__Your instructions__.
Carry on the passage about the Alan Ayckbourn play Life and Beth, starting right after its final sentence.

__Passage given__.
§
Life and Beth

Life and Beth is a 2008 play by British playwright Alan Ayckbourn. It was written as a third part of a trilogy named Things That Go Bump, uniting the cast of the first two plays: Haunting Julia (1994) and Snake in the Grass (2002). It is about a recently bereaved widow, Beth, troubled by her family’s misguided support and a late husband who won’t leave her alone.

The history of this play dates back to 1994, when Haunting Julia was premièred. The cast was three men, but the play was dominated by Julia, once a gifted musician, now a ghost. In 2002, a female companion piece was premièred, named Snake in the Grass, with a cast of three women in a play dominated by the ghost of the father of two of them (and a much less savoury character than Julia). For some time, Alan Ayckbourn had considered writing a third play with a supernatural that combined the casts of these plays, but it was only after Susie Blake – Miriam in the original Snake in the Grass – contacted Ayckbourn about reprising her role that he said he would write this third play. This play was considerably lighter than the other two plays, and Ayckbourn considered it his equivalent to Noël Coward’s Blithe Spirit.
§
__Data section__.

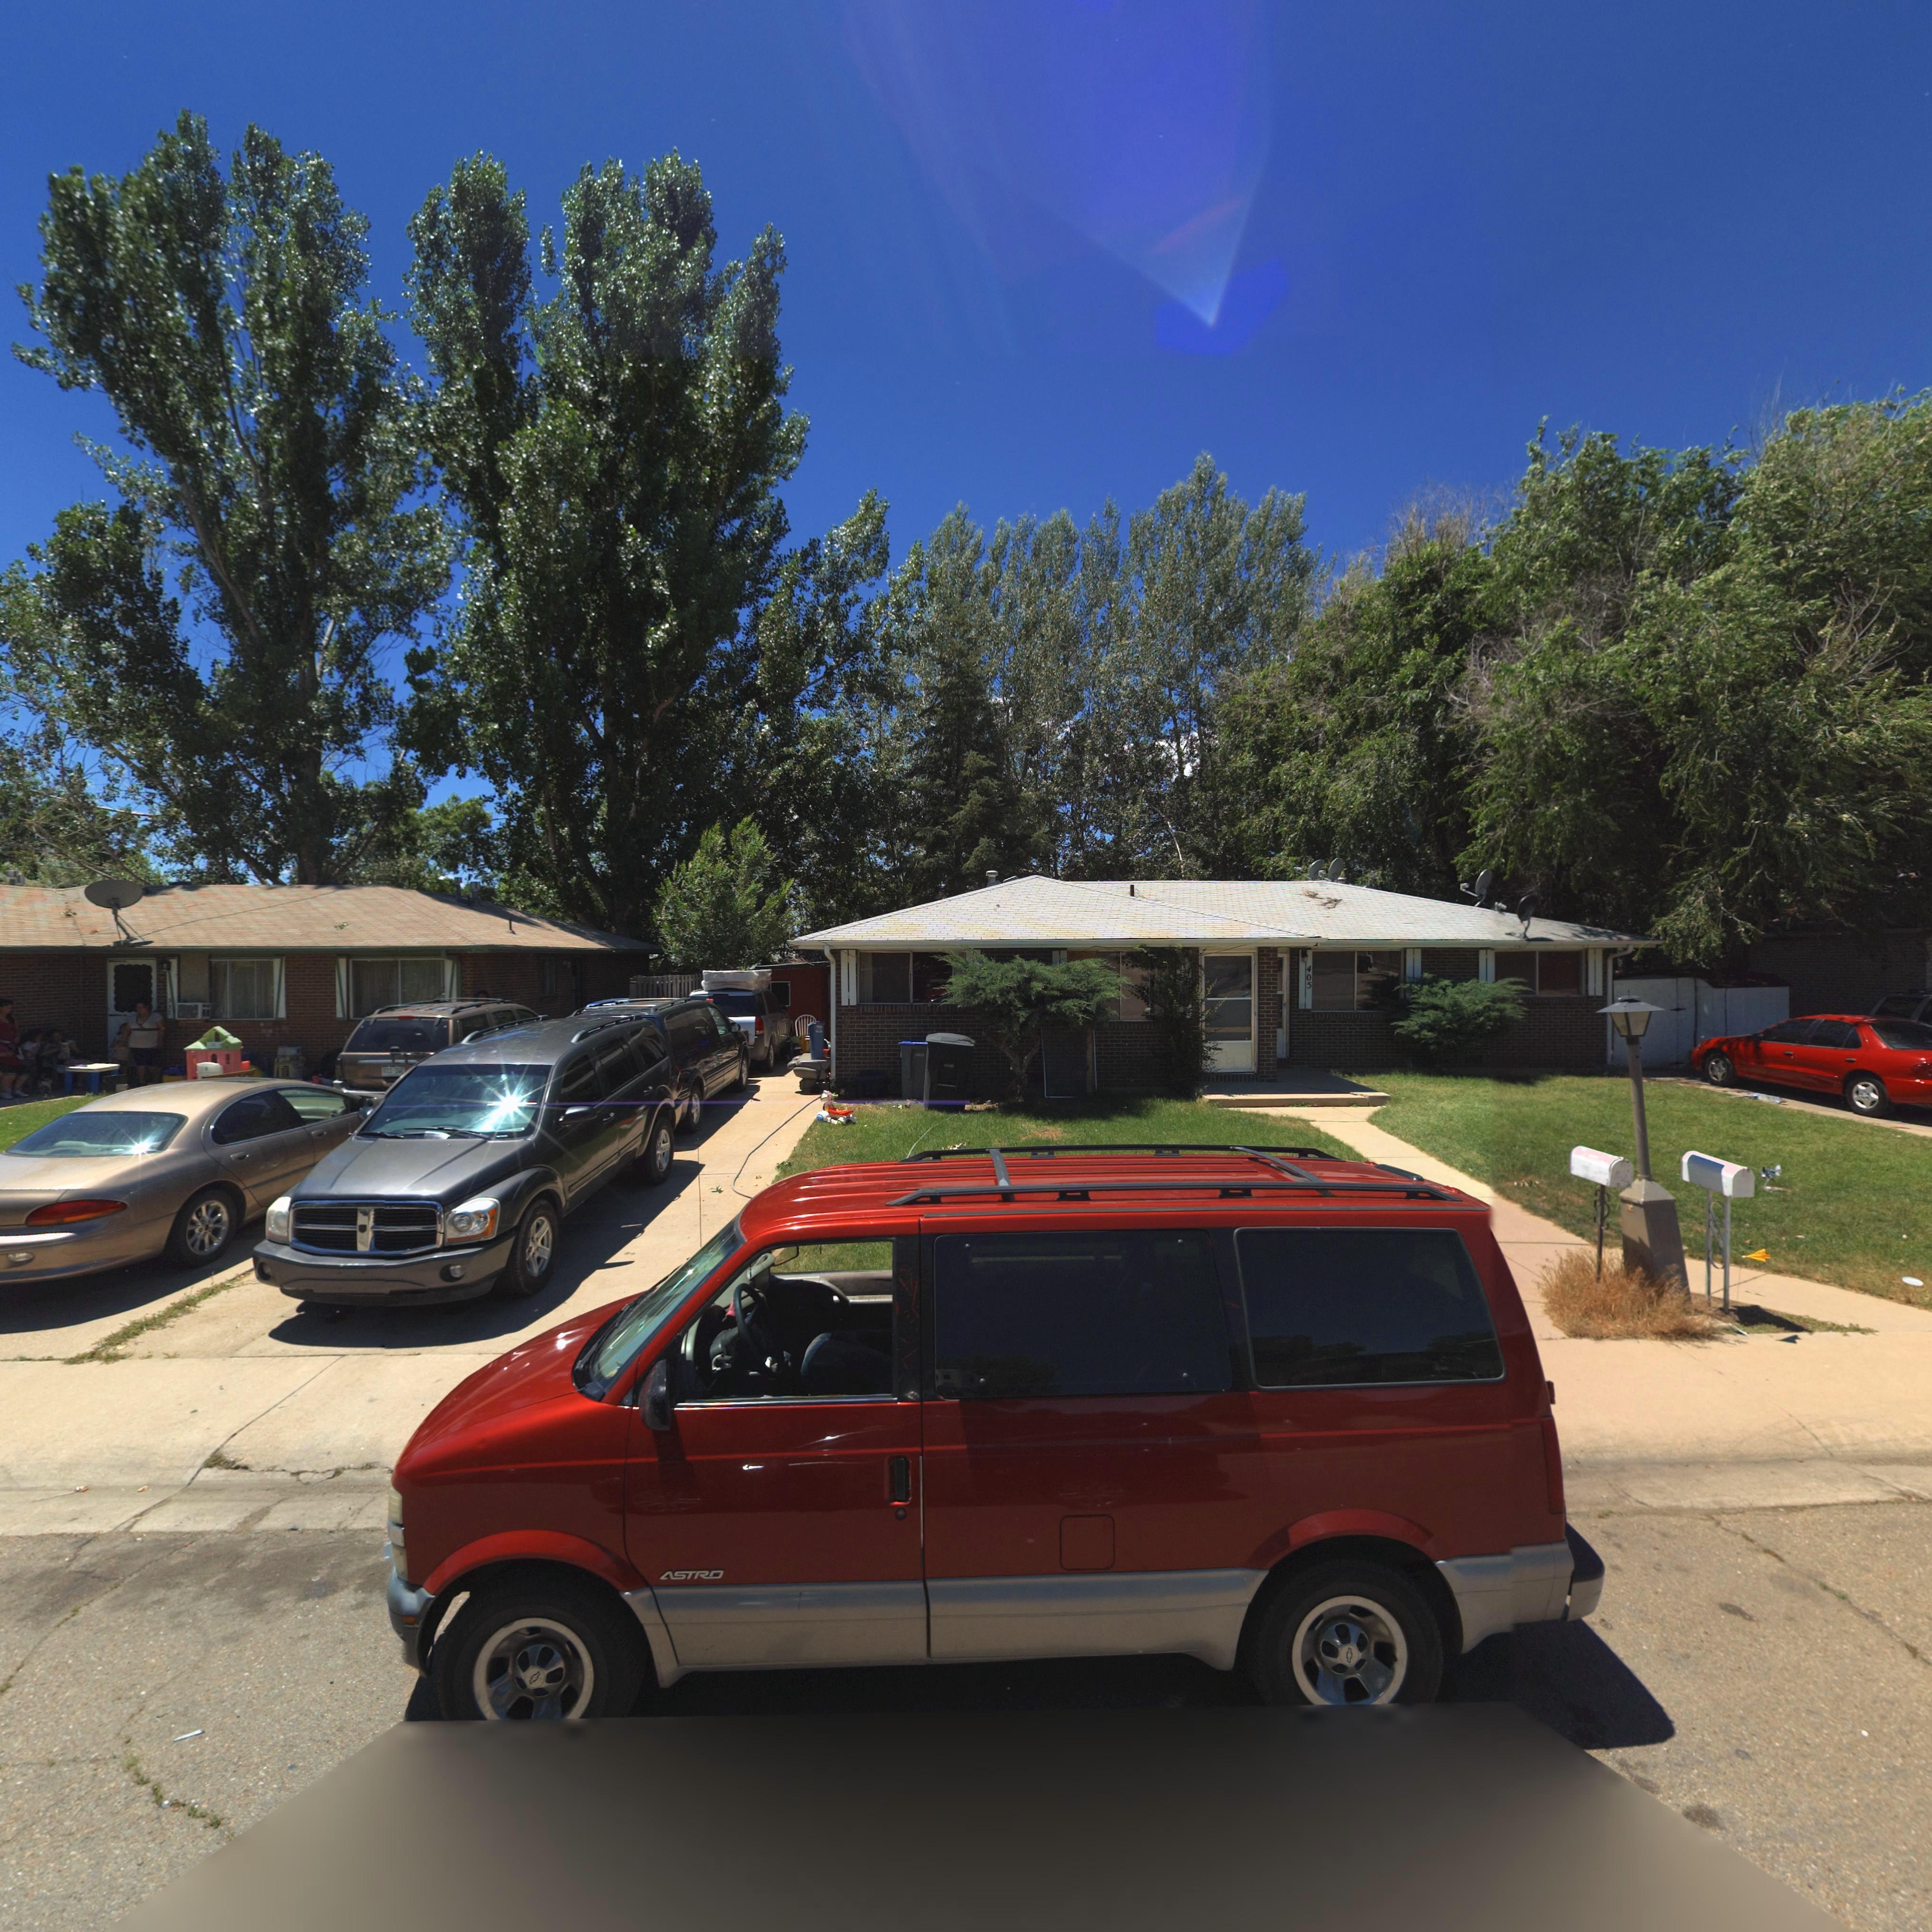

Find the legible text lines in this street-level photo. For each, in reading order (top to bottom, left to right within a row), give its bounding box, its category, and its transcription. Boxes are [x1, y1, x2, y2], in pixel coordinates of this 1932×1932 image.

[1306, 965, 1312, 989] StreetNumber: 405
[166, 997, 172, 1016] StreetNumber: 3*7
§
__Task response__.
This the first play to be written since Alan Ayckbourn’s stroke in 2006. After the stroke, he doubted if he could return to writing, at some points considering giving it up and just directing. (If I Were You, the first new Ayckbourn play performed after his stroke, was written before the event.) He first revealed he was working on a new play in July 2007 Originally titled Life After Beth (it was originally set after when Beth was the dead character), the title changed prior to its completion in that summer, and it was first publicly announced that the play would be performed as part of the 2008 summer season at the Stephen Joseph Theatre December 2007. Two months later it was announced that Ayckbourn’s other two „ghost“ plays would also be performed in this season as part of the Things That Go Bump trilogy.

The play also coincided with Alan Ayckbourn’s announcement that he was stepping down as Artistic Director of the Stephen Joseph Theatre. Although Alan Ayckbourn would continue to write and direct for the theatre, and this wasn’t quite his last new play whilst artistic director (the last one being a musical Awaking Beauty), Life and Beth was nonetheless seen as his farewell performance.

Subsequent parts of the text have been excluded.